Even Trump’s own apartment in Trump Tower was part of the alleged scheme. It was valued in the financial statements at $327 million and listed as 30,000 square feet when it was only about a third the size, and therefore worth much less.

These are just a handful of the violations contained in the 222-page lawsuit, which is a catalog of more than 200 « false and misleading assessments » that appeared in the Trump Organization’s financial statements between 2011 and 2021.

« The number of grossly inflated asset values ​​is staggering, affecting most if not all real estate in any given year, » the lawsuit alleges.

But when does a Manhattan tycoon’s swagger cross the line into robbery?

The lawsuit alleges that Trump used the hot-air financial statements to make him look richer than he actually was. He then used this high net worth to obtain favorable terms on financing transactions from bankers and insurers.

« Ordinary people can’t lie to a bank about how much money they have to get a good loan to buy a house or send their child to college, » James said. “And if they did, the government would throw the book at them.
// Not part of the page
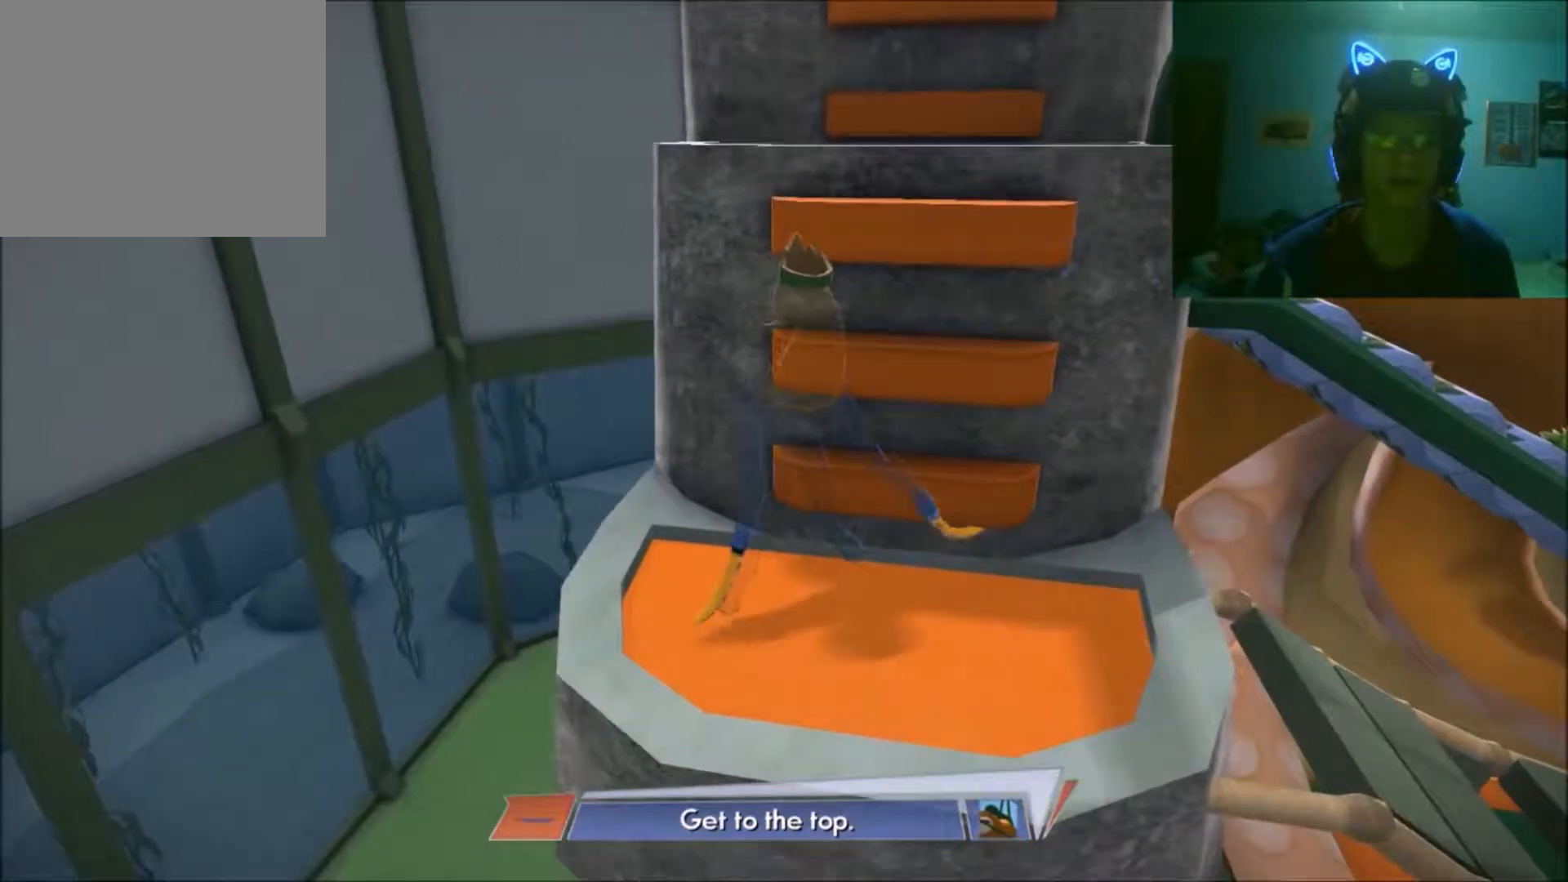
{"buttons": [], "left_stick": "up", "right_stick": "center", "events": [[83, "left_stick", "up"]]}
Why should it be any different? »

Lawsuit says Trump relied on his falsified financial statements to make $125 million loan to Deutsche Bank tied to property purchase; and to fund $107 million of debt on the Trump International Hotel and Tower in Chicago, then secure a $54 million extension on the loan.

He also used the inflated financial statements to secure a $170 million loan from Deutsche Bank that financed the purchase of the Old Post Office, a federal building in Washington, D.C. The building on Pennsylvania Avenue was converted into a Trump-branded luxury hotel and last sold May for a profit of $100 million.

« It was a scheme that by its very nature became more profitable over time and all in clear violation of the law, » James said, adding that the total profit over a decade of falsified financial statements was at least $250 million.

Trump did not respond to the specific allegations against him, but called James a « total crime-fighting disaster. »

« (She) spends all of her time fighting for very powerful, well-represented banks and insurance companies that have been fully paid, have made a lot of money, and have never had to complain about me at all. instead of fighting murder and violent crime, » he said. writing on social media.

The potential repercussions of the lawsuit could be devastating for Trump and the reputation he has built as a mogul.

James said his office wants to bar Trump and his children Eric, Ivanka and Donald Jr. from serving as officers or directors of a New York-registered company. He wants to ban Trump from engaging in real estate acquisitions or seeking loans from New York financial institutions for five years. He wants an independent monitor to ensure the Trump Organization complies with reporting and disclosure laws for five years and also requires Trump to disclose the full financial benefits he has obtained from the schemes.

But most humiliating for a man whose fate has always been tied to Manhattan’s famous skyline is the threat of a permanent ban from Trump or any of his companies named in the lawsuit doing business in the New York State.